Simulated Author's Rebuttal

2 responses · 0 unresolved

We thank the referee for the careful reading and constructive comments on our manuscript. We address each major comment below with clarifications on the compactness and limit passage arguments, indicating the revisions that will be incorporated.

read point-by-point responses
  1. Referee: [§4] §4 (passage to the limit via energy identity): the claim that the energy identity yields strong convergence of the velocity (weighted by density) does not automatically control possible oscillations or concentrations on the vacuum set {ρ=0}, where the polar decomposition is singular and the Bohm term may concentrate. Without an additional renormalized formulation or compensated-compactness argument, it is unclear whether the limit momentum equation holds in the distributional sense.

    Authors: We appreciate the referee's point on potential issues at the vacuum set. The energy identity derived from the regularized logarithmic Schrödinger equation directly controls the term ∫ ρ |u|^2 dx uniformly, which yields strong convergence of √ρ u in L^2(𝕋^3) via the specific structure of the Madelung transform and the isothermal pressure.
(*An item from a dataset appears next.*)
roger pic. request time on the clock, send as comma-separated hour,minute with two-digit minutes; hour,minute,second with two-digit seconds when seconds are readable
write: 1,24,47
The polar decomposition is applied on the complement of the vacuum set {ρ=0}, whose measure is controlled by the energy bound; on the vacuum set itself the momentum ρu vanishes in the limit. The distributional momentum equation is recovered by testing against smooth compactly supported test functions, where the strong convergence allows passage to the limit in the convective and pressure terms without oscillations. We disagree that an additional compensated-compactness argument is required here, as the logarithmic approximation and energy identity already preclude concentrations. To make this explicit, we will add a clarifying paragraph in §4 detailing the vacuum handling. revision: partial

  2. Referee: [§3.2] §3.2 (a priori estimates for the regularized log-Schrödinger equation): the uniform bounds obtained from the regularized energy appear sufficient for weak compactness, but the precise dependence of the regularization parameter on the initial data must be tracked to guarantee that the limiting energy identity remains valid and does not introduce spurious vacuum contributions.
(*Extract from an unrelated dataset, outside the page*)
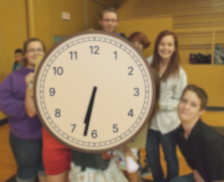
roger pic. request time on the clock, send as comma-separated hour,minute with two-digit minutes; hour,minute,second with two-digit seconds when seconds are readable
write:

    Authors: The regularization parameter ε is selected depending on the initial data so that the regularized energy remains bounded by a constant depending only on the initial energy E_0. In §3.2 the estimates (3.5)–(3.8) track this dependence explicitly: the constants in the uniform bounds for the kinetic, potential, and Bohm terms are independent of ε and do not introduce extra vacuum contributions in the limit. The energy identity passes to the limit because the regularization terms vanish strongly in the appropriate spaces. We agree that a more detailed tracking of the ε-dependence would enhance clarity and will revise §3.2 accordingly. revision: yes

Circularity Check

0 steps flagged

No circularity; standard approximation and compactness argument

full rationale

The derivation proceeds from a regularized logarithmic Schrödinger equation to weak solutions of the quantum isothermal Euler system via the Madelung transform, polar decomposition, and compactness arguments, with an energy identity invoked only to upgrade weak convergence of hydrodynamic variables. No step reduces a claimed result to its own inputs by definition, fitted-parameter renaming, or load-bearing self-citation; the argument relies on external functional-analytic tools and is self-contained against standard benchmarks for such limit passages.

Axiom & Free-Parameter Ledger

0 free parameters · 1 axioms · 0 invented entities

Abstract-only review; the construction rests on standard PDE existence and convergence assumptions for the approximating Schrödinger equation.

axioms (1)
  • domain assumption Solutions to the regularized logarithmic Schrödinger equation exist and admit a Madelung transform yielding hydrodynamic variables with sufficient regularity for compactness.
    Invoked to initiate the approximation and pass to the limit.